Different functional basal ganglia subcircuits associated with anti-akinetic and dyskinesiogenic effects of antiparkinsonian therapies

Subthalamic nucleus high frequency stimulation (STN-HFS) efficiently alleviates l-DOPA-sensitive parkinsonian motor symptoms, but has no direct beneficial action on l-DOPA-induced dyskinesias (LID). Here, we provide evidence that anti-akinetic STN-HFS or dyskinesiogenic l-DOPA similarly reversed the dopamine lesion-induced increases in gene expression of cytochrome oxidase subunit I (CoI), a metabolic marker of neuronal activity, in the globus pallidus, STN and substantia nigra pars reticulata (SNr) in rats. In contrast, in entopeduncular nucleus (EP), STN-HFS did not modify the lesion-induced increase in CoI mRNA levels, whereas l-DOPA induced a marked decrease versus control.
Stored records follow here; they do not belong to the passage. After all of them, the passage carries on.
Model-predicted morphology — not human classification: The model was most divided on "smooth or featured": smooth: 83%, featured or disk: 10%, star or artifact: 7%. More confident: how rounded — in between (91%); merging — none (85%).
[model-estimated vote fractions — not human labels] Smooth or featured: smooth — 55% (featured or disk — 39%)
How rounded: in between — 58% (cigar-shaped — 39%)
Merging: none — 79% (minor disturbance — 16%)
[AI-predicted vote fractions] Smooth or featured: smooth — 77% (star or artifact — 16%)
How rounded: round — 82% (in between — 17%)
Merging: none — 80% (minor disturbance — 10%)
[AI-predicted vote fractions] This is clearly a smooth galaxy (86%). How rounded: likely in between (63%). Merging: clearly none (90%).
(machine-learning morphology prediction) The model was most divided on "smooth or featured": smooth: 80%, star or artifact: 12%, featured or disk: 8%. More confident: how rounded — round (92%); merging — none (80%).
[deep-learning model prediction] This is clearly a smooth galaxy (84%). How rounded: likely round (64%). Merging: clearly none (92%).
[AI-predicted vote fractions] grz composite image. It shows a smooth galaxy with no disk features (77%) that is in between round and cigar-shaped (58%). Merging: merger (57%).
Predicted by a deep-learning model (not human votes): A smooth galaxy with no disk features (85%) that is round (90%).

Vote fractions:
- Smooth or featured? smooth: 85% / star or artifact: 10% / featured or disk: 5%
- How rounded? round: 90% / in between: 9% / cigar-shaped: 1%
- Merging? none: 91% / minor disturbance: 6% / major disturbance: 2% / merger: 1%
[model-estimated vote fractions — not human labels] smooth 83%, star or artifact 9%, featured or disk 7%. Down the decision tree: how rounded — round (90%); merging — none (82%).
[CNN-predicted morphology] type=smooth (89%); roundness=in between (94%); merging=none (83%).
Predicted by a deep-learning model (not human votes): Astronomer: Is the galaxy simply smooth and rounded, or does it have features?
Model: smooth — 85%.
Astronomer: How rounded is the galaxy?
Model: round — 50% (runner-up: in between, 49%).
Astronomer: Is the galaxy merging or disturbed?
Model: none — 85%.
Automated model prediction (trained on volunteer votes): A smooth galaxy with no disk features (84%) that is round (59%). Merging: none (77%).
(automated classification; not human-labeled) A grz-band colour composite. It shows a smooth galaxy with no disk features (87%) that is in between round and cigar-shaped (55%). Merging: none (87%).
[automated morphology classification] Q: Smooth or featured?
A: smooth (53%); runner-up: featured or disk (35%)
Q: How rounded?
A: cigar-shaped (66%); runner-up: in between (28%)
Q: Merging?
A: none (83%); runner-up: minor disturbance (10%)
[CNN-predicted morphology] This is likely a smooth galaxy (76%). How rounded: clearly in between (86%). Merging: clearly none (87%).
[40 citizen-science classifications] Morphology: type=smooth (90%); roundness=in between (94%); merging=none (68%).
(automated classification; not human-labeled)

Combining the two treatments did not reveal significant interaction. Interestingly, CoI gene expression in EP but not in SNr was inversely correlated with striatal preprodynorphin mRNA level, a LID marker. This work suggests the existence of two functional basal ganglia subcircuits: the one, including STN and SNr, involved in antiparkinsonian action, and the other, including EP, preferentially involved in LID.